Nonprofit Buys 22 Newspapers in Maine

Published: July 11, 2023

A nonprofit that goals to take care of native possession for newspapers will purchase 22 papers in Maine, together with The Portland Press Herald and The Sun Journal of Lewiston.

The National Trust for Local News, a nonprofit that was began in 2021, will purchase the papers from Masthead Maine, a personal firm that owns many of the unbiased media shops within the state, together with 5 of its six day by day papers. Masthead Maine’s proprietor, Reade Brower, had signaled this yr that he was exploring a sale.

The deal contains the 5 day by day papers and 17 weekly papers, Elizabeth Hansen Shapiro, the chief govt of the National Trust for Local News, stated on Tuesday.

Ms. Hansen Shapiro stated Maine residents had informed her group that there was a possibility for nonprofit possession after Bill Nemitz, a longtime Portland Press Herald columnist, requested readers in April to donate to assist a nonprofit group protect native journalism within the state.

“We firmly believe in the power of independent, nonpartisan local journalism to strengthen communities and forge meaningful connections,” Ms. Hansen Shapiro stated. “We understand the pivotal role that Masthead Maine and its esteemed publications play in serving the communities of Maine with reliable, high-quality news.”

The deal is anticipated to be accomplished by the tip of July, she stated. She declined to specify the sale value.

In addition to the Portland and Lewiston papers, the sale contains The Kennebec Journal in Augusta, The Morning Sentinel in Waterville and The Times Record in Brunswick. The state’s sixth day by day paper, The Bangor Daily News, stays owned by the Bangor Publishing Company.

“This could be the most important moment in the history of Maine journalism,” Steve Greenlee, the chief editor of The Portland Press Herald and The Maine Sunday Telegram, stated in an e mail. “Our news report has always strived to serve the public good, and now our business model will align with that mission.”

Many native newspapers have shut down up to now 20 years, as declining print circulation and slowing promoting income hollowed them out. Private fairness companies and hedge funds lately have snapped up the distressed property, usually reducing the shrinking newsrooms even additional. The hedge fund Alden Global Capital has grow to be the nation’s second-biggest newspaper operator.

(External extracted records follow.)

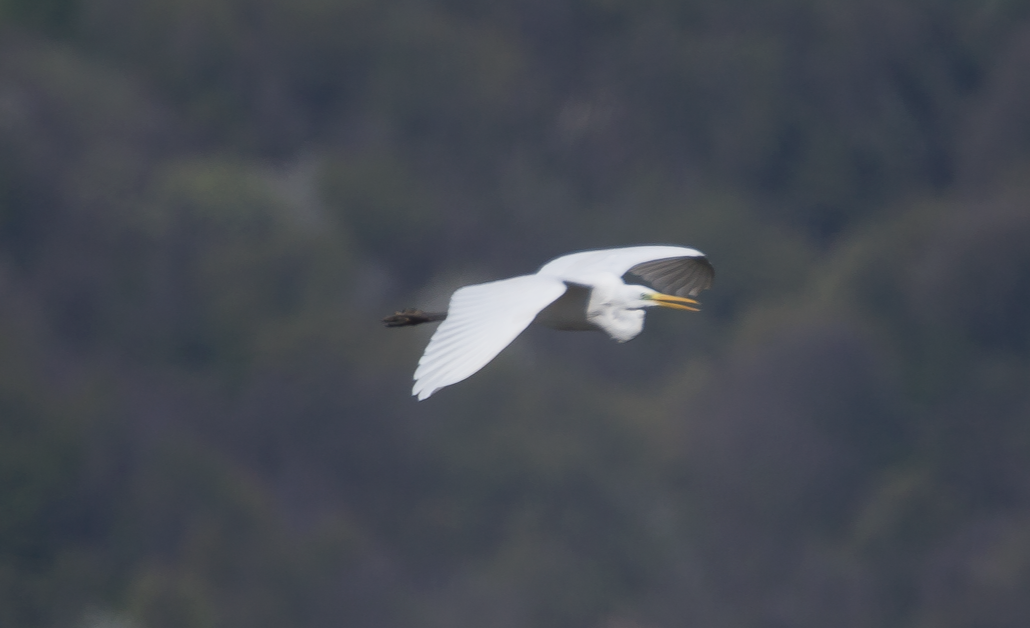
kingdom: Animalia
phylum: Chordata
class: Aves
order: Pelecaniformes
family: Ardeidae
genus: Ardea
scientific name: Ardea alba
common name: Great egret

A variety of nonprofit news organizations have cropped up across the United States lately to attempt to handle the disaster in native news and fill a void left by closed newspapers. These embrace shops like The Baltimore Banner and Honolulu Civil Beat.

The National Trust for Local News, based mostly in Lexington, Mass., was began with a aim of preserving native news shops by serving to them discover methods to grow to be sustainable. The group owns 24 native newspapers in Colorado via a collaboration with The Colorado Sun. It has philanthropic funders that embrace the Gates Family Foundation, the Google News Initiative and the Knight Foundation.

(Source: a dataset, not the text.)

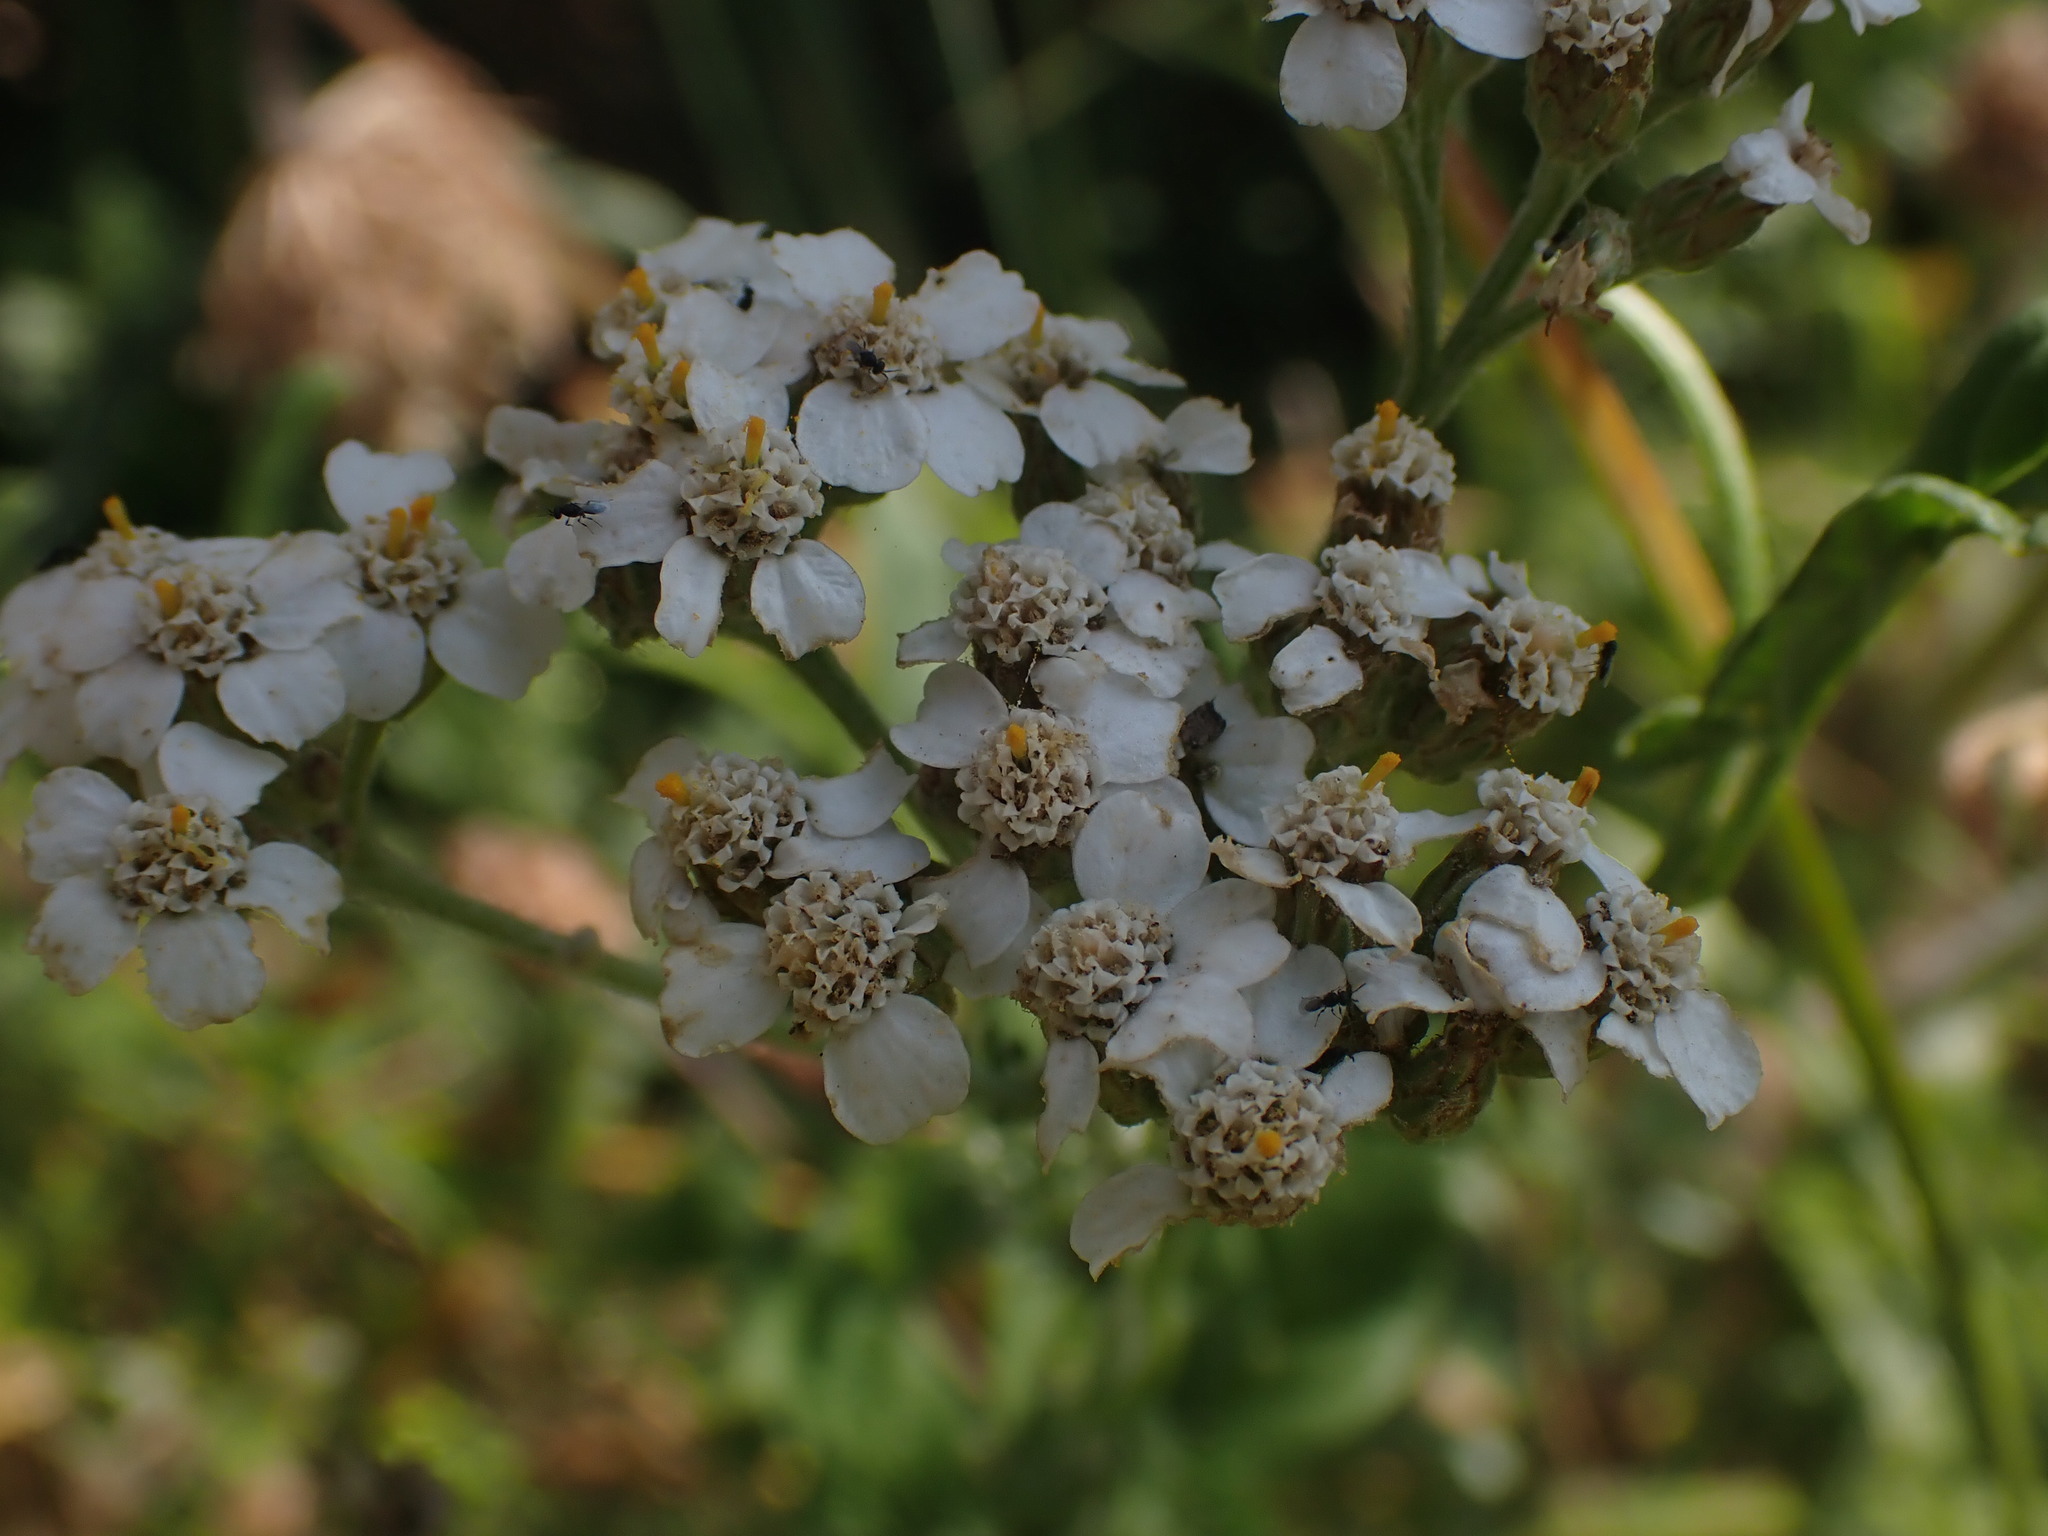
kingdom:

The govt board of the News Guild of Maine, the union representing almost 200 staff on the papers, stated in a press release that it was grateful Mr. Brower had chosen to “pursue a nonprofit business model rather than sell his companies to the bad actors that have decimated news organizations across the country.”

“We see the nonprofit model as one that can better sustain journalism’s dual nature as both a consumer product and a public good,” the board stated.